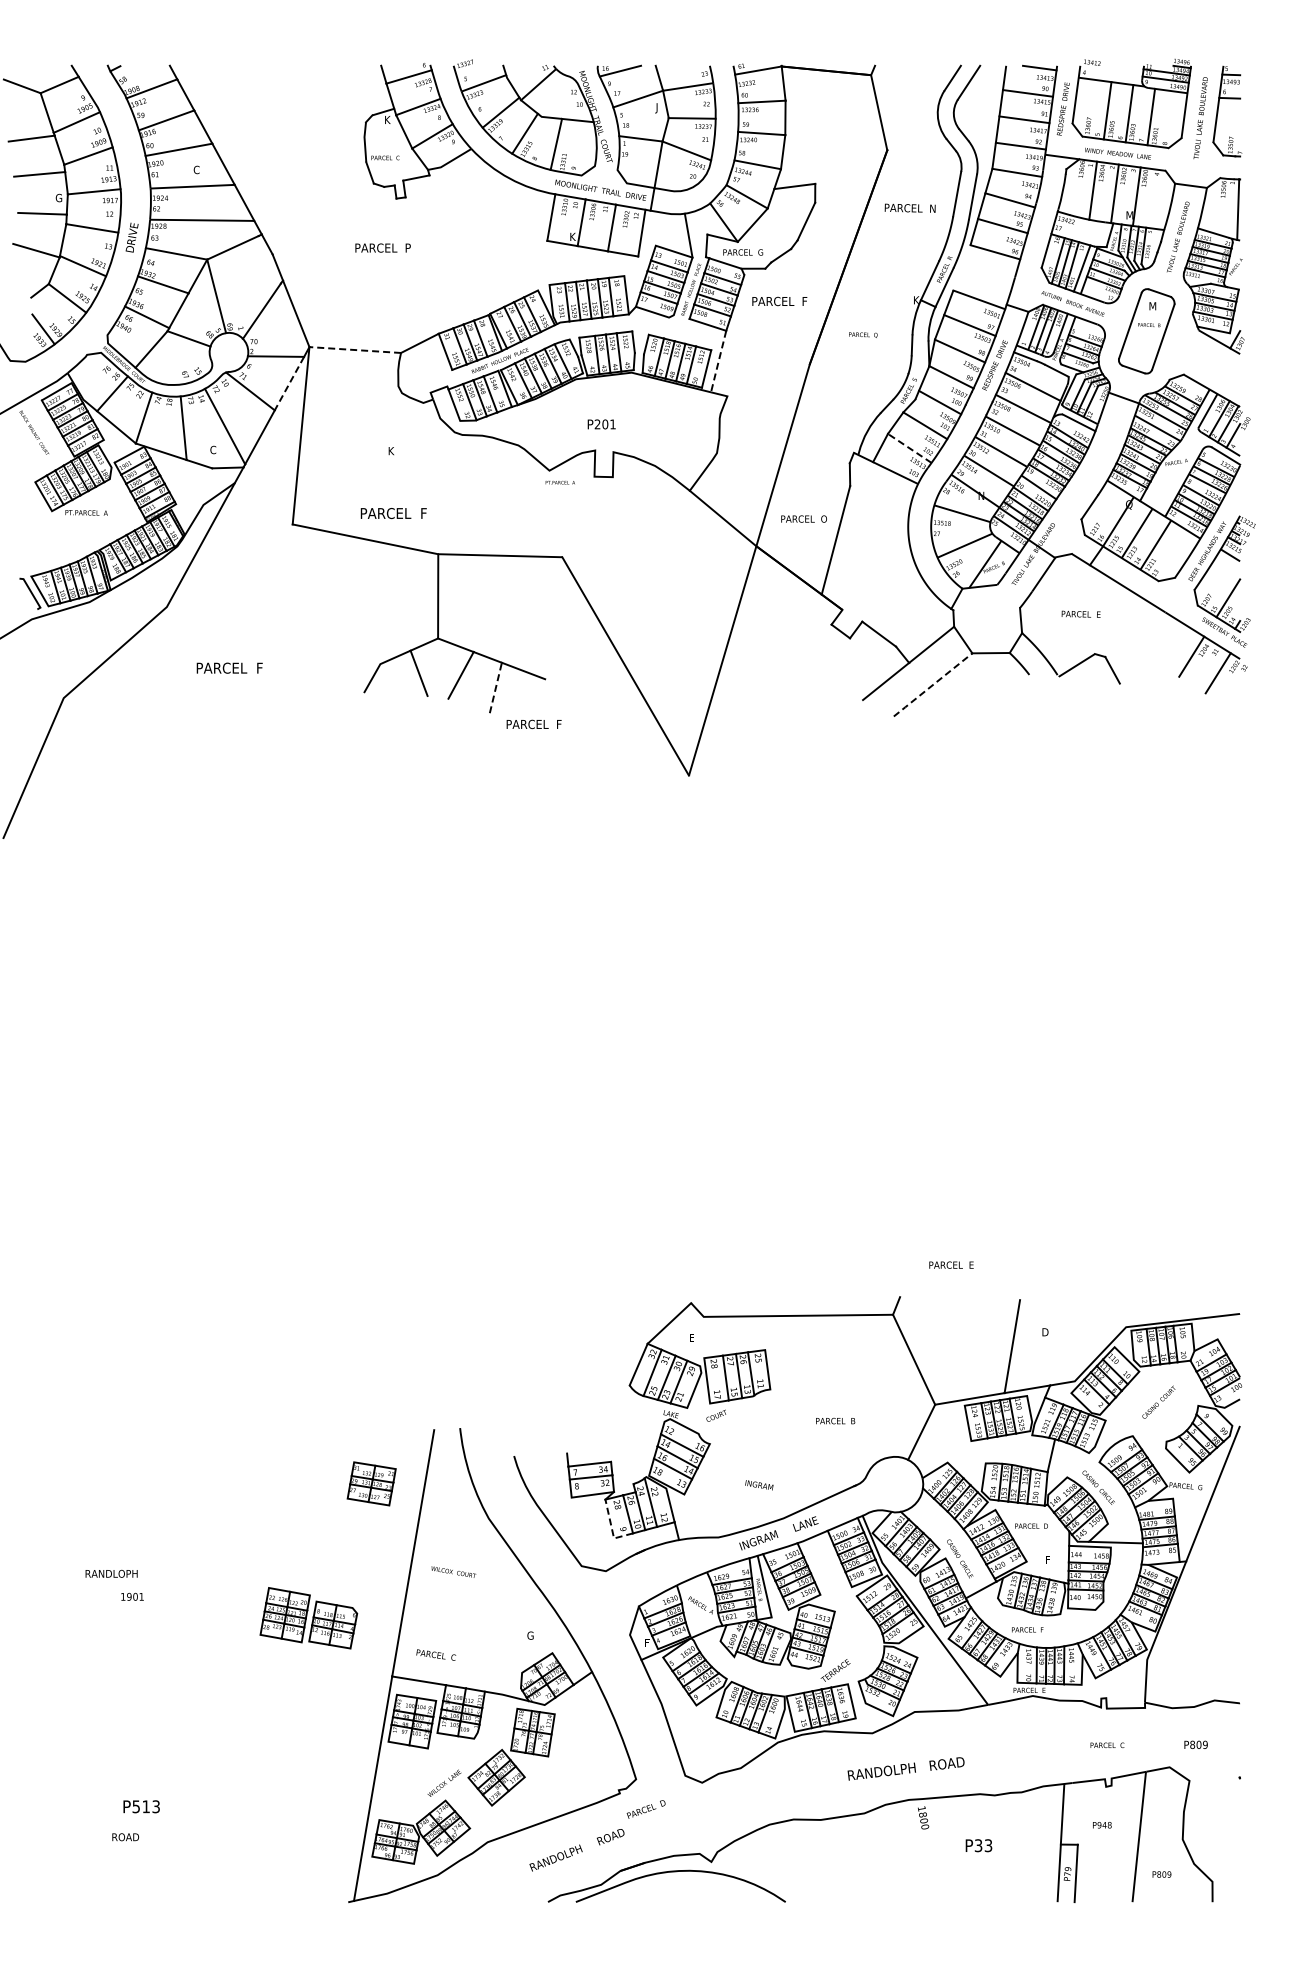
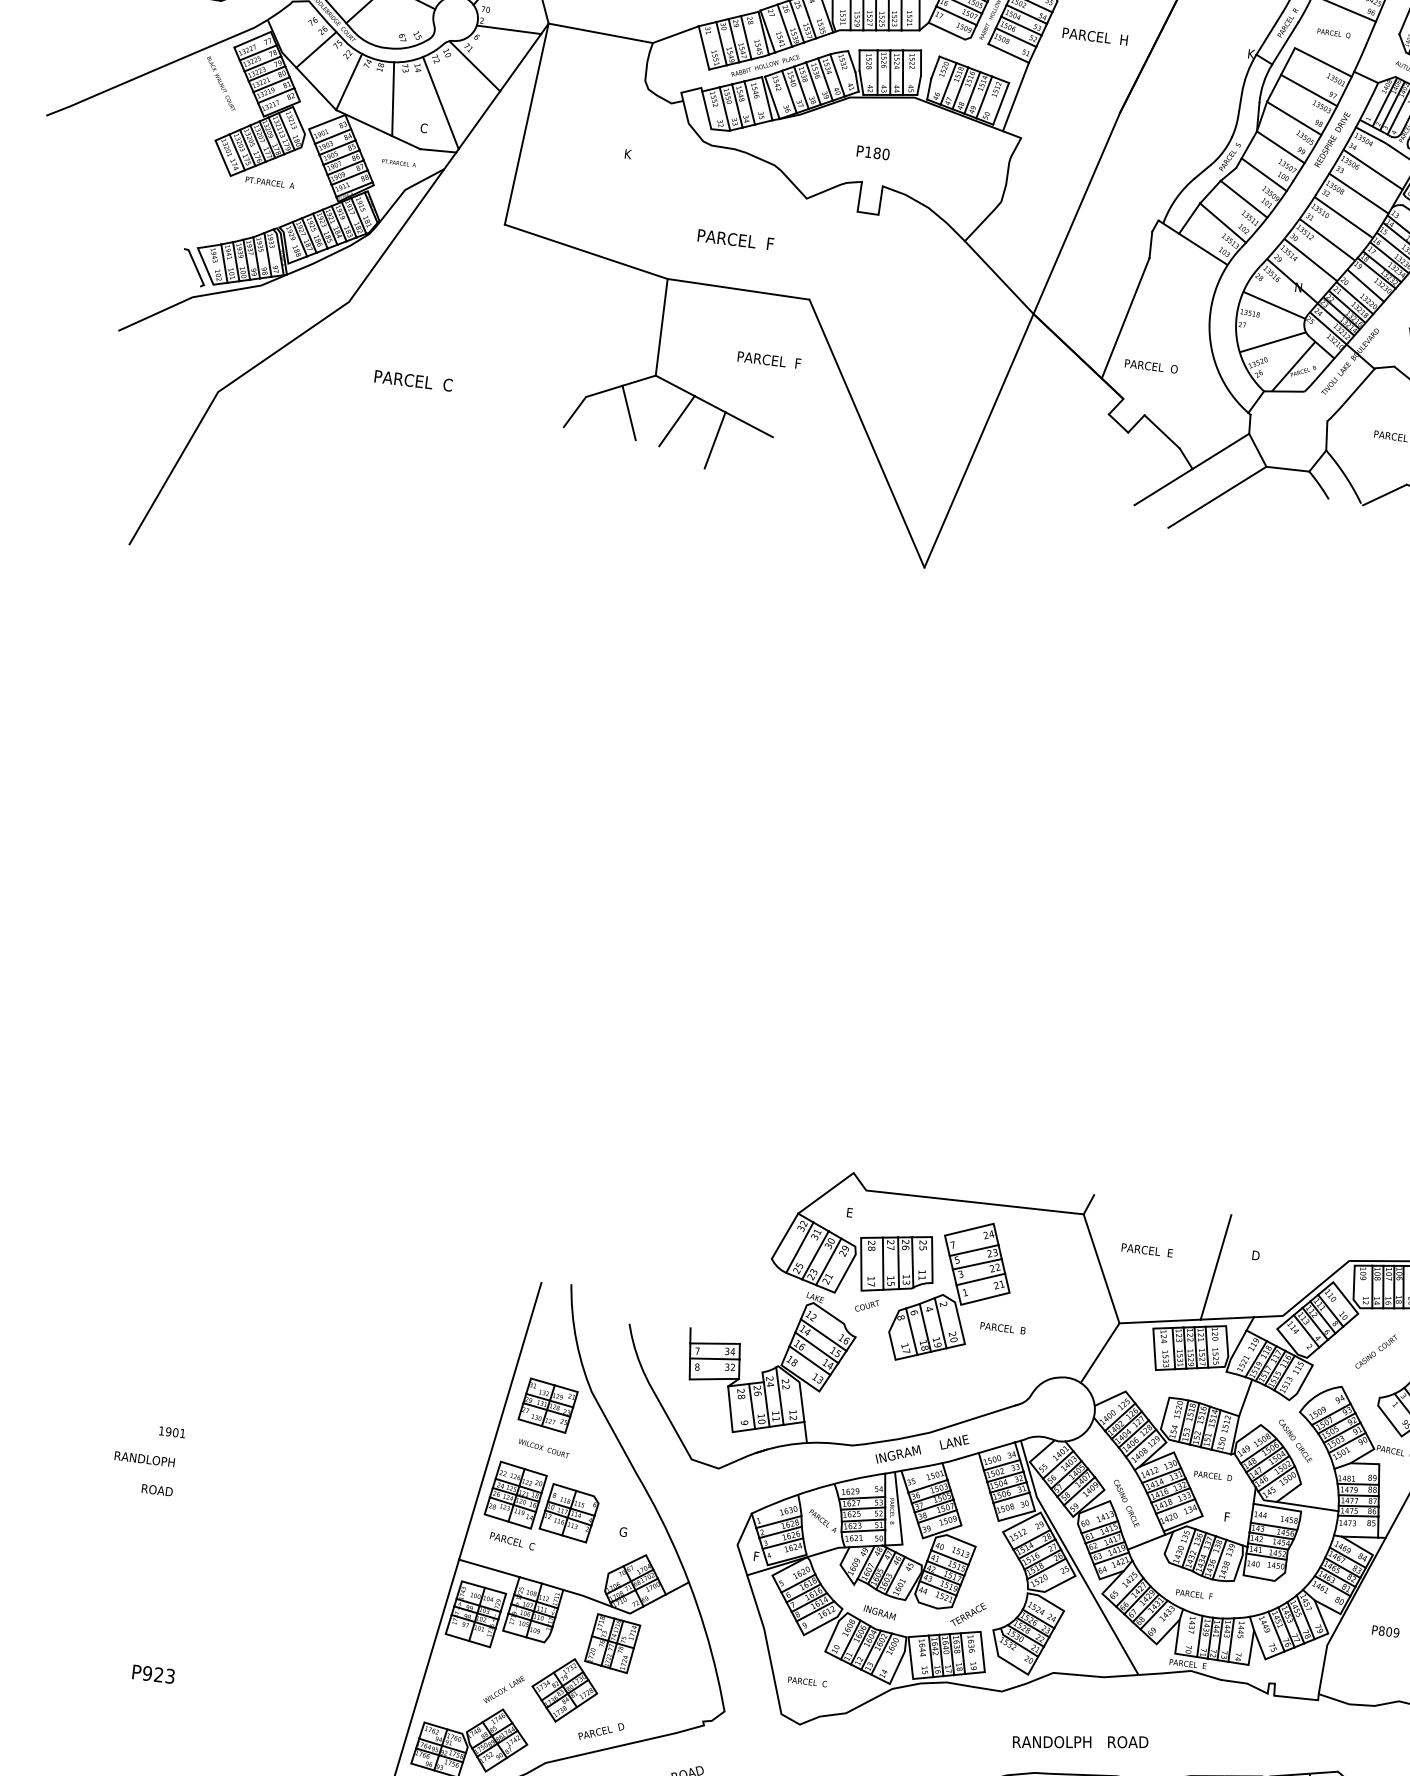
text: (805, 301) -> (1123, 40), PARCEL  F -> PARCEL  H
text: (863, 334) -> (1334, 33), moved
line: (355, 350) -> (601, 33), dashed -> solid
line: (718, 361) -> (1015, 96), dashed -> solid
line: (289, 383) -> (520, 62), dashed -> solid
text: (604, 424) -> (876, 153), P201 -> P180
line: (909, 448) -> (1222, 223), dashed -> solid
text: (559, 482) -> (398, 162), moved
text: (393, 513) -> (735, 239), moved
text: (803, 518) -> (1150, 365), moved
text: (260, 667) -> (448, 384), PARCEL  F -> PARCEL  C
line: (932, 685) -> (1216, 498), dashed -> solid
line: (495, 687) -> (714, 439), dashed -> solid
text: (533, 724) -> (768, 360), moved
text: (951, 1264) -> (1147, 1249), moved
part: (787, 1395) -> (951, 1292), added
part: (371, 1483) -> (547, 1405), moved
text: (759, 1485) -> (880, 1612), moved
line: (611, 1528) -> (731, 1420), dashed -> solid
text: (111, 1573) -> (144, 1458), moved
part: (308, 1618) -> (542, 1502), moved
text: (1107, 1744) -> (807, 1681), moved
text: (1195, 1744) -> (1385, 1631), moved
text: (905, 1768) -> (1079, 1741), moved
text: (140, 1806) -> (152, 1673), P513 -> P923
text: (645, 1809) -> (600, 1731), moved
text: (125, 1837) -> (157, 1490), moved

Exercise objective | Your task is to transcribe the line containing "text: (863, 334) -> (1334, 33), moved" and every line after it, through the last line of the data, exactly as written and with nothing more.

Answer space |
text: (863, 334) -> (1334, 33), moved
line: (355, 350) -> (601, 33), dashed -> solid
line: (718, 361) -> (1015, 96), dashed -> solid
line: (289, 383) -> (520, 62), dashed -> solid
text: (604, 424) -> (876, 153), P201 -> P180
line: (909, 448) -> (1222, 223), dashed -> solid
text: (559, 482) -> (398, 162), moved
text: (393, 513) -> (735, 239), moved
text: (803, 518) -> (1150, 365), moved
text: (260, 667) -> (448, 384), PARCEL  F -> PARCEL  C
line: (932, 685) -> (1216, 498), dashed -> solid
line: (495, 687) -> (714, 439), dashed -> solid
text: (533, 724) -> (768, 360), moved
text: (951, 1264) -> (1147, 1249), moved
part: (787, 1395) -> (951, 1292), added
part: (371, 1483) -> (547, 1405), moved
text: (759, 1485) -> (880, 1612), moved
line: (611, 1528) -> (731, 1420), dashed -> solid
text: (111, 1573) -> (144, 1458), moved
part: (308, 1618) -> (542, 1502), moved
text: (1107, 1744) -> (807, 1681), moved
text: (1195, 1744) -> (1385, 1631), moved
text: (905, 1768) -> (1079, 1741), moved
text: (140, 1806) -> (152, 1673), P513 -> P923
text: (645, 1809) -> (600, 1731), moved
text: (125, 1837) -> (157, 1490), moved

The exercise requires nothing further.